In closing, Raiser reminded the jury that witnesses who had little or nothing to gain from coming to testify in court had praised Penny’s actions and said they were grateful for what he did.

“The government is scapegoating a young man who was brave enough to stand up the very moment he was needed,” Raiser said.

The Government’s Case

Yoran pointed out what she claimed were discrepancies in witness accounts of what happened on the F train that day, noting that the statements attributed to Neely varied depending on who was testifying.

By some accounts, Neely said he did not care if he died. By others, Neely actually encouraged passengers to take his life.

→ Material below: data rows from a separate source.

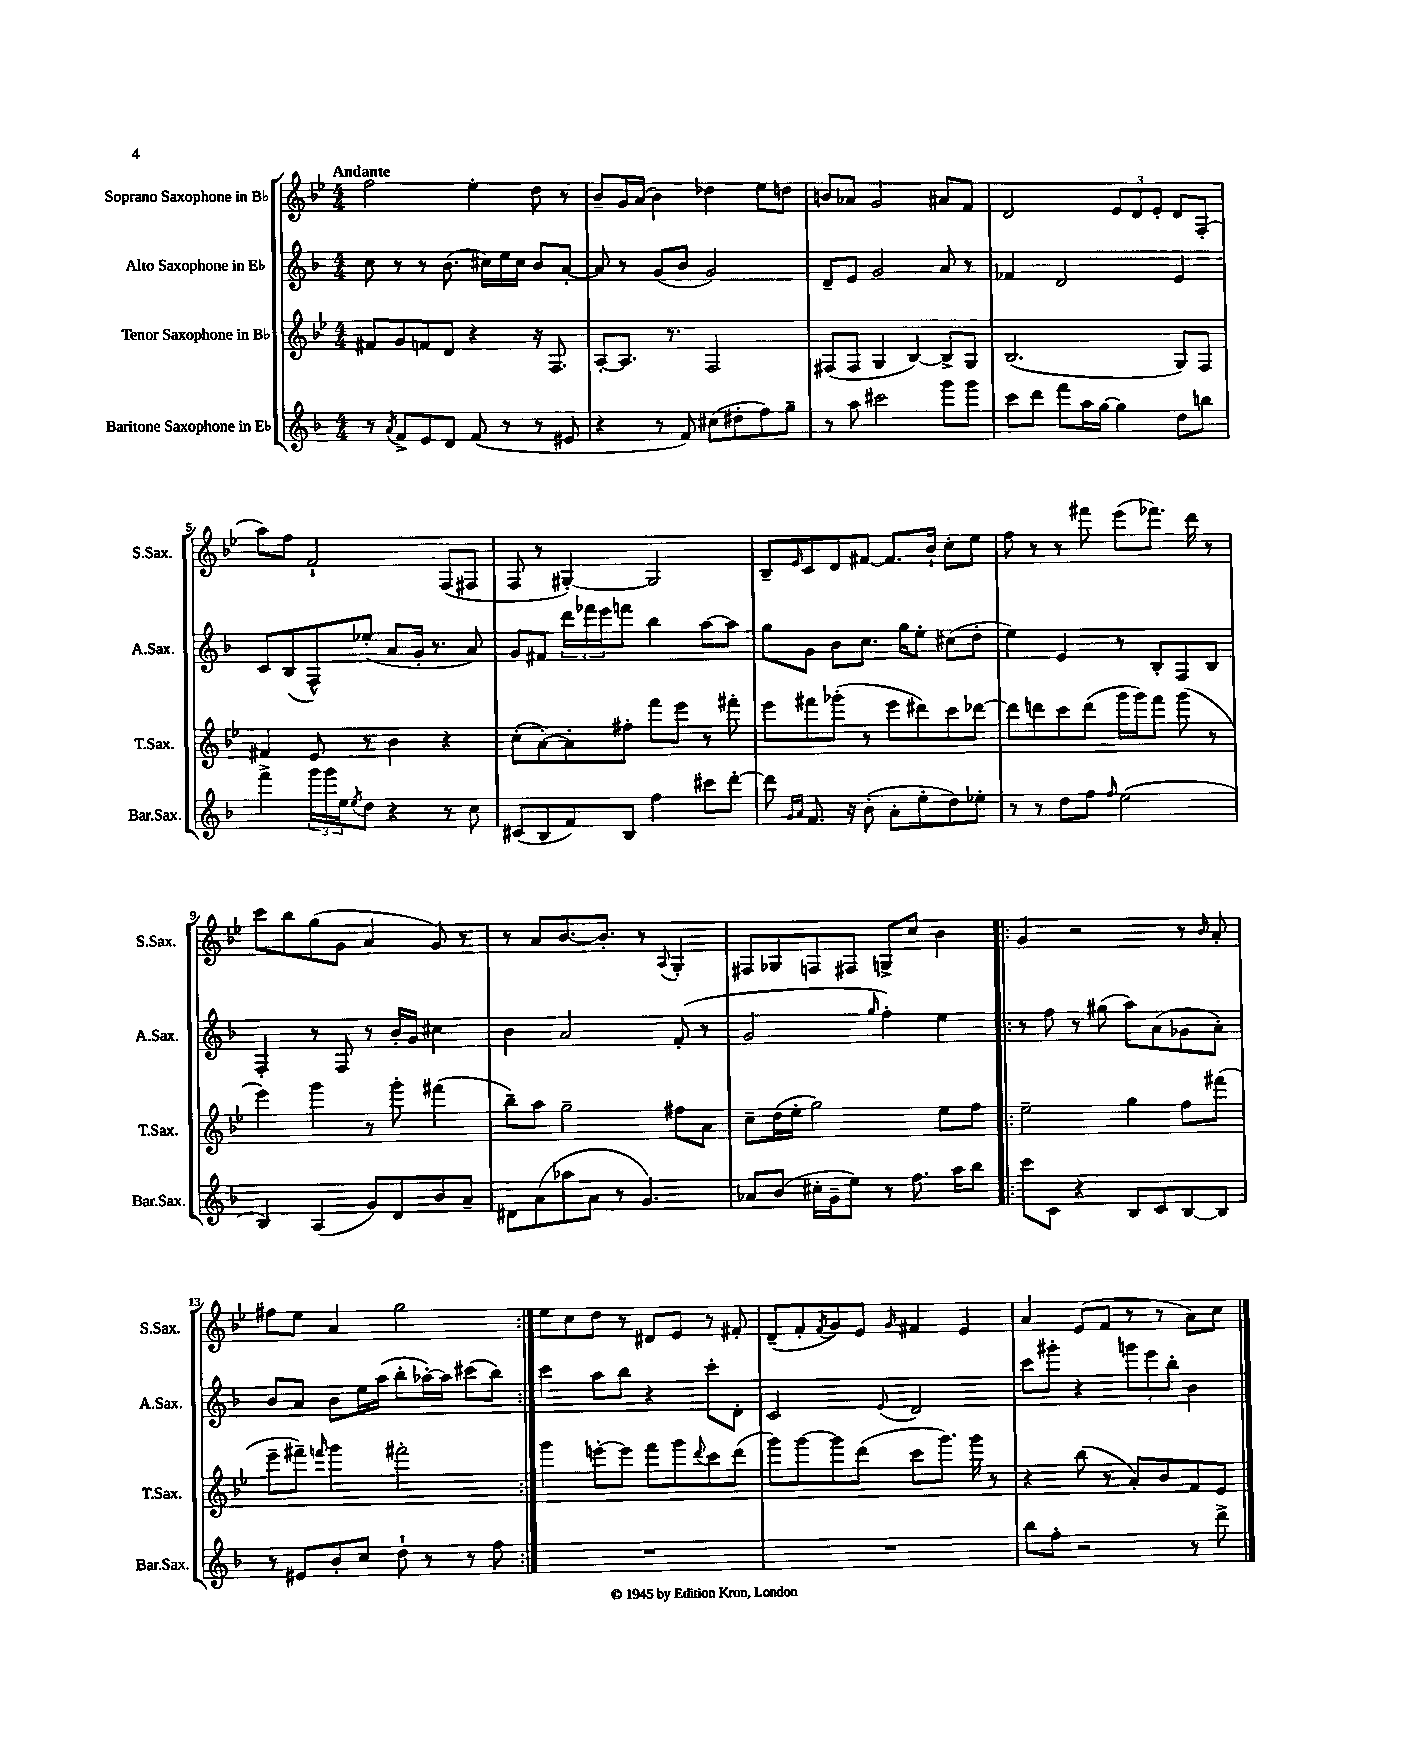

**kern	**kern	**kern	**kern
*part4	*part3	*part2	*part1
*staff4	*staff3	*staff2	*staff1
*I"Baritone Saxophone in E♭	*I"Tenor Saxophone in B♭	*I"Alto Saxophone in E♭	*I"Soprano Saxophone in B♭
*I'Bar.Sax.	*I'T.Sax.	*I'A.Sax.	*I'S.Sax.
*clefG2	*clefG2	*clefG2	*clefG2
*k[b-]	*k[b-e-]	*k[b-]	*k[b-e-]
*M4/4	*M4/4	*M4/4	*M4/4
=1	=1	=1	=1
!	!	!	!LO:TX:a:B:t=Andante
8r	8f#X/L	8cc\	2ff\
8qa/	.	.	.
8f^/L	8g/	8r	.
8e/	8fn/	8r	.
8d/J	8d/J	(8.b-\	.
(8f/	4r	.	4ee-'\
.	.	16cc#X\LL)	.
8r	.	16ee\	.
.	.	16cc#\JJ	.
8r	16r	8b-/L	8dd\
.	8.F/	.	.
8e#X/	.	[8a'/J	8r
=2	=2	=2	=2
4r	[8A'/L	8a/]	8b-~/L
.	8.A/J]	8r	16g/L
.	.	.	(16a/JJ
8r	.	(8g/L	4b-\)
.	8.r	.	.
8f/)	.	8b-/J	.
(8cc#X\L	2F/	2g/)	4dd-X\
8dd#X'\	.	.	.
8ff\)	.	.	8ee-\L
8gg~\J	.	.	8ddn\J
=3	=3	=3	=3
8r	(8F#X/L	8d~/L	8bn/L
8aa\	8F#/J	8e/J	8a-X/J
2ccc#X\	4G/	2g/	2g/
.	[4B-/)	.	.
8ggg\L	8B-^/L]	8a/	8a#X/L
8ggg\J	8G/J	8r	8f/J
=4	=4	=4	=4
8ccc\L	(2.B-/	4f-X/	2d/
8ddd\J	.	.	.
8fff\L	.	2d/	.
16aa\L	.	.	.
[16gg\JJ	.	.	.
4gg\]	.	.	12e-/L
.	.	.	12d/
.	.	.	12e-'/J
8dd\L	8G/L)	4e/	8d/L
8bbn\J	8F/J	.	(8F'/J
!!LO:LB:g=z
=5	=5	=5	=5
4fff^\	4f#X/	8c/L	8aa\L)
.	.	(8B-/	8ff\J
24ggg\LL	8e-/	8F^^/)	2f`/
24ggg\	.	.	.
24ee\J	.	.	.
8qee/	.	.	.
8dd\J	8r	(8ee-X'/J	.
4r	4b-\	8a/L	.
.	.	16g'/Jk	.
.	.	8.r	.
8r	4r	.	(8F/L
8cc\	.	8a/)	8F#X/J
=6	=6	=6	=6
(8c#X/L	(8cc'\L	8g/L	8F/
8B-/	[8a'\)	8f#X/J	8r
8f/)	8a'\]	24ddd\LL	[4G#X'/)
.	.	24fff-X\	.
.	.	24eee\J	.
8B-/J	8ff#X'\J	8fffn\J	.
4ff\	8fff\L	4bb-\	2G#/]
.	8eee-\J	.	.
8ccc#X\L	8r	[8aa\L	.
[8ddd'\J	8fff#X'\	8aa\J]	.
=7	=7	=7	=7
8ddd\]	8eee-\L	8gg\L	8B-~/L
16qqg/LL	.	.	.
16qqa/JJ	.	.	16qqe-/
8.f/	8fff#X\	8g\J	8c/
.	(8ggg-X'\J	8b-\L	8d/
16r	.	.	.
(8b-'\	8r	8.cc\J	[8f#X/J
8a'\L	8eee-\L	.	8.f#/L]
.	.	16gg\KL	.
8ee'\	8ddd#X\)	8ee'\J	.
.	.	.	16b-`/Jk
8dd\)	8ccc\	(8cc#X\L	8cc'\L
8ee-X'\J	[8ddd-X\J	8dd'\J	8ee-\J
=8	=8	=8	=8
8r	8ddd-\L]	4ee\)	8ff\
8r	8dddn\	.	8r
8dd\L	8ccc\	4e/	8r
8ff\J	(8ddd\J	.	8fff#X\
16qqff/	.	.	.
(2ee\	16ggg\LL	8r	(8eee-\L
.	16ggg\J)	.	.
.	8fff\J	8B-'/L	8.fff-X\J)
.	(8ggg\	8F/	.
.	.	.	16ddd\
.	8r	8B-/J	8r
!!LO:LB:g=z
=9	=9	=9	=9
4B-/)	4eee-\)	4F'/	8ccc\L
.	.	.	8bb-\
(4A/	4ggg\	8r	(8gg\
.	.	8F/	8g\J
8g/L)	8r	8r	4a/
8d/	8ggg'\	16b-'/LL	.
.	.	16g/JJ	.
8b-/	(4fff#X\	4cc#X\	8g/)
8a~/J	.	.	8r
=10	=10	=10	=10
8d#X\L	8bb-~\L)	4b-\	8r
(8a\	8aa\J	.	8a/L
8aa-X\	2gg~\	2a/	[8.b-/
8a\J	.	.	.
.	.	.	8.b-'/J]
8r	.	.	.
4.g/)	.	.	8r
.	.	.	8qqA/
.	8ff#X\L	(8f'/	4G'/
.	8a\J	8r	.
=11	=11	=11	=11
8a-X/L	8cc~\L	2g/	8F#X/L
(8b-/J	(16dd\L	.	8G-X/
.	16ee-'\JJ	.	.
16cc#X'\LL	2gg\)	.	8Fn/
16g~\J	.	.	.
8ee\J)	.	.	8F#X/J
.	.	16qqgg/	.
8r	.	4ff'\)	8Gn^/L
8.ff\	.	.	8cc/J
.	8ee-\L	4ee\	4b-\
16aa\KL	.	.	.
8bb-\J	8ff\J	.	.
=12!|:	=12!|:	=12!|:	=12!|:
8ccc\L	2ee-~\	8r	4g/
8c\J	.	8ff\	.
4r	.	8r	2r
.	.	(8gg#X\	.
8B-/L	4gg\	8aa\L)	.
8c/	.	(8a\	.
[8B-/	8ff\L	8g-X\	8r
.	.	.	16qqb-/
8B-/J]	(8fff#X\J	8a'\J)	8a'/
!!LO:LB:g=z
=13	=13	=13	=13
8r	8eee-~\L	8b-/L	8ff#X\L
8e#X/L	8fff#X~\J)	8a/J	8ee-\J
.	16qqfffn/	.	.
8b-'/	4ggg\	8b-\L	4a/
8cc/J	.	16ee\L	.
.	.	(16aa\JJ	.
8dd`\	2fff#X'\	8bb-'\L	2gg\
8r	.	[16aa-X'\L)	.
.	.	16aa-\JJ]	.
8r	.	(8ccc#X\L	.
8ff\	.	8bb-\J)	.
=14:|!	=14:|!	=14:|!	=14:|!
1r	4ggg\	4ccc\	8ee-\L
.	.	.	8cc\
.	[8eeen'\L	8aa\L	8dd\J
.	8eee\J]	8bb-\J	8r
.	8fff\L	4r	8d#X/L
.	8ggg\	.	8e-/J
.	8qqddd/	.	.
.	8ccc\	8ccc'\L	8r
.	(8ddd\J	8d'\J	8f#X'/
=15	=15	=15	=15
1r	8ggg\L)	2c/	(8d~/L
.	[8ggg\	.	8f'/
.	.	.	8qf/
.	8ggg\]	.	8g/)
.	(8ddd\J	.	8e-/J
.	.	8qqe/	16qqg/
.	8ccc\L	2d/	4f#X/
.	8.ggg\J)	.	.
.	.	.	4e-/
.	16ggg\	.	.
.	8r	.	.
=16	=16	=16	=16
8bb-\L	4r	8ccc\L	4a/
8ff'\J	.	8ggg#X'\J	.
2r	(8bb-\	4r	(8e-/L
.	8r	.	8f/J
.	8a'/L)	12gggn\L	8r
.	.	12eee\	.
.	8b-/	.	8r
.	.	12bb-'\J	.
8r	8f/	4b-\	8a\L)
8ddd^\	8e-/J	.	8cc\J
==	==	==	==
*-	*-	*-	*-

And still other accounts said that Neely explicitly threatened to kill people on the train.

Regardless of what Neely said, the law is very clear about where and when the use of deadly force is permissible, Yoran argued.

Maintaining a legal system in which deadly force is excusable only when it is “absolutely necessary” is critical, “so that we can preserve life, even the life of an offender,” Yoran said.

Citing testimony from Joseph Caballer, who had served with Penny in the Marines, Yoran said that the chokehold is taught in the Marines as a “nonlethal maneuver” and that its proper use would not have resulted in a death.

“The idea is that you very strategically use your arms to press on the veins and arteries on both sides and the front of the neck, to stop blood from going into and out of the brain. The person then loses consciousness after about 15 to 20 seconds, and you let them go immediately,” she said.

But Penny kept Neely in a chokehold while prone on the floor for about six minutes, Yoran stated.

It did not seem to concern Penny that Neely did not have a weapon in hand, she argued. Returning to the definition of justifiable deadly force, Yoran said that one must have a reasonable belief that the individual perceived as dangerous has a weapon and is ready to use it. The theoretical possibility that the person may have a weapon hidden away somewhere falls flat, she said.

Neely did not have any weapons on him, and Penny never claimed to have seen one.

“And so, even if he had been justified in using deadly physical force when he first took Mr. Neely down, he would no longer be permitted to use deadly physical force to keep Mr. Neely down for the police,” Yoran said.

The arguments summarized weeks of hotly contested testimony from both defense and government witnesses. The jury is expected to begin deliberations tomorrow after the prosecution wraps up its closing arguments.